%%

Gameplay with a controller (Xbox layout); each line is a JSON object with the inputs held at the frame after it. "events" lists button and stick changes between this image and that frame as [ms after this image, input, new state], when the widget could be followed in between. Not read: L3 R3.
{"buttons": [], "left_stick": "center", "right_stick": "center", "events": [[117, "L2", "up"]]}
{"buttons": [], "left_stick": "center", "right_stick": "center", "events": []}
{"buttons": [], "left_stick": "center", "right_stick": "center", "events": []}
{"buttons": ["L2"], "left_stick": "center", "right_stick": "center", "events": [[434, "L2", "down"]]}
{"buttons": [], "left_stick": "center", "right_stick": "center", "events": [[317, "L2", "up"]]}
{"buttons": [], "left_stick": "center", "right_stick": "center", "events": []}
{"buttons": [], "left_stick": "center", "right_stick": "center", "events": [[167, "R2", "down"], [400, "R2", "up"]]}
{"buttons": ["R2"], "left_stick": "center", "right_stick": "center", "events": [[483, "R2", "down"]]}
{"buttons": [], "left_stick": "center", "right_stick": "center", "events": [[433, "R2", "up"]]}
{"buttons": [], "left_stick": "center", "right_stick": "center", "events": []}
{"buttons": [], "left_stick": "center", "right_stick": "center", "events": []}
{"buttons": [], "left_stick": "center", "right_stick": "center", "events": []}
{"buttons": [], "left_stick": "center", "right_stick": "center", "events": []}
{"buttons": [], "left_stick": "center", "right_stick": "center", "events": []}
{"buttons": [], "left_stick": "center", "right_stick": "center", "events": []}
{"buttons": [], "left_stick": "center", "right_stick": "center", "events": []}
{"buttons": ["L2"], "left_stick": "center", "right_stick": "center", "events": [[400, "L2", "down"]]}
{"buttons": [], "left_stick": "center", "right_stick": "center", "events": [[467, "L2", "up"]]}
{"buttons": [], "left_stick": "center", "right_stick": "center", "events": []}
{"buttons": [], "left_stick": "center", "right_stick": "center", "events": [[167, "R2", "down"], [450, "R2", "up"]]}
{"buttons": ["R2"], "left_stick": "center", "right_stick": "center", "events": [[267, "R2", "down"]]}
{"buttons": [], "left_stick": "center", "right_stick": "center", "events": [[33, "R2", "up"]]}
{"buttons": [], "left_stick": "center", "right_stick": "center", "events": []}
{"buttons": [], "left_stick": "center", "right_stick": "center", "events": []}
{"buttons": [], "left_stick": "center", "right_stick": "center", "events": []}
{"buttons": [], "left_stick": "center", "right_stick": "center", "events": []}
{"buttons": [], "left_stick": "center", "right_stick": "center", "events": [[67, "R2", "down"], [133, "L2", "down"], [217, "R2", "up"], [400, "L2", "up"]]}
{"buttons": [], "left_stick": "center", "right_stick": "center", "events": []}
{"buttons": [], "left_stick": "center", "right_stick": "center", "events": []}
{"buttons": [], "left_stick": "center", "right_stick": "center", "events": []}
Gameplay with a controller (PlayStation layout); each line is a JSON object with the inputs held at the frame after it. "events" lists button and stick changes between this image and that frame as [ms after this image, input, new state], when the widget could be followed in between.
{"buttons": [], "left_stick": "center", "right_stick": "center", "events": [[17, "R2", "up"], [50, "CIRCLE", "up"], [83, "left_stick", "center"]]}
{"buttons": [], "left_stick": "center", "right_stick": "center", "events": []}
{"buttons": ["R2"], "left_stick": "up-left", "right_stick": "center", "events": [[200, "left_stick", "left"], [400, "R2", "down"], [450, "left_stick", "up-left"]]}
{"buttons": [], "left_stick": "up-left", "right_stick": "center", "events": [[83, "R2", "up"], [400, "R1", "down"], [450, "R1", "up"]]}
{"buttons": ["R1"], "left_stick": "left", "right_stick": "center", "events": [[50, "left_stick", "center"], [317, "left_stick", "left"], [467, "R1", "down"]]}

%%

- WHAT THE TASK ASKS -
Give the material again in full, exactly as it appears above.

- RESULT OF THE TASK -
Gameplay with a controller (Xbox layout); each line is a JSON object with the inputs held at the frame after it. "events" lists button and stick changes between this image and that frame as [ms after this image, input, new state], when the widget could be followed in between. Not read: L3 R3.
{"buttons": [], "left_stick": "center", "right_stick": "center", "events": [[117, "L2", "up"]]}
{"buttons": [], "left_stick": "center", "right_stick": "center", "events": []}
{"buttons": [], "left_stick": "center", "right_stick": "center", "events": []}
{"buttons": ["L2"], "left_stick": "center", "right_stick": "center", "events": [[434, "L2", "down"]]}
{"buttons": [], "left_stick": "center", "right_stick": "center", "events": [[317, "L2", "up"]]}
{"buttons": [], "left_stick": "center", "right_stick": "center", "events": []}
{"buttons": [], "left_stick": "center", "right_stick": "center", "events": [[167, "R2", "down"], [400, "R2", "up"]]}
{"buttons": ["R2"], "left_stick": "center", "right_stick": "center", "events": [[483, "R2", "down"]]}
{"buttons": [], "left_stick": "center", "right_stick": "center", "events": [[433, "R2", "up"]]}
{"buttons": [], "left_stick": "center", "right_stick": "center", "events": []}
{"buttons": [], "left_stick": "center", "right_stick": "center", "events": []}
{"buttons": [], "left_stick": "center", "right_stick": "center", "events": []}
{"buttons": [], "left_stick": "center", "right_stick": "center", "events": []}
{"buttons": [], "left_stick": "center", "right_stick": "center", "events": []}
{"buttons": [], "left_stick": "center", "right_stick": "center", "events": []}
{"buttons": [], "left_stick": "center", "right_stick": "center", "events": []}
{"buttons": ["L2"], "left_stick": "center", "right_stick": "center", "events": [[400, "L2", "down"]]}
{"buttons": [], "left_stick": "center", "right_stick": "center", "events": [[467, "L2", "up"]]}
{"buttons": [], "left_stick": "center", "right_stick": "center", "events": []}
{"buttons": [], "left_stick": "center", "right_stick": "center", "events": [[167, "R2", "down"], [450, "R2", "up"]]}
{"buttons": ["R2"], "left_stick": "center", "right_stick": "center", "events": [[267, "R2", "down"]]}
{"buttons": [], "left_stick": "center", "right_stick": "center", "events": [[33, "R2", "up"]]}
{"buttons": [], "left_stick": "center", "right_stick": "center", "events": []}
{"buttons": [], "left_stick": "center", "right_stick": "center", "events": []}
{"buttons": [], "left_stick": "center", "right_stick": "center", "events": []}
{"buttons": [], "left_stick": "center", "right_stick": "center", "events": []}
{"buttons": [], "left_stick": "center", "right_stick": "center", "events": [[67, "R2", "down"], [133, "L2", "down"], [217, "R2", "up"], [400, "L2", "up"]]}
{"buttons": [], "left_stick": "center", "right_stick": "center", "events": []}
{"buttons": [], "left_stick": "center", "right_stick": "center", "events": []}
{"buttons": [], "left_stick": "center", "right_stick": "center", "events": []}
Gameplay with a controller (PlayStation layout); each line is a JSON object with the inputs held at the frame after it. "events" lists button and stick changes between this image and that frame as [ms after this image, input, new state], when the widget could be followed in between.
{"buttons": [], "left_stick": "center", "right_stick": "center", "events": [[17, "R2", "up"], [50, "CIRCLE", "up"], [83, "left_stick", "center"]]}
{"buttons": [], "left_stick": "center", "right_stick": "center", "events": []}
{"buttons": ["R2"], "left_stick": "up-left", "right_stick": "center", "events": [[200, "left_stick", "left"], [400, "R2", "down"], [450, "left_stick", "up-left"]]}
{"buttons": [], "left_stick": "up-left", "right_stick": "center", "events": [[83, "R2", "up"], [400, "R1", "down"], [450, "R1", "up"]]}
{"buttons": ["R1"], "left_stick": "left", "right_stick": "center", "events": [[50, "left_stick", "center"], [317, "left_stick", "left"], [467, "R1", "down"]]}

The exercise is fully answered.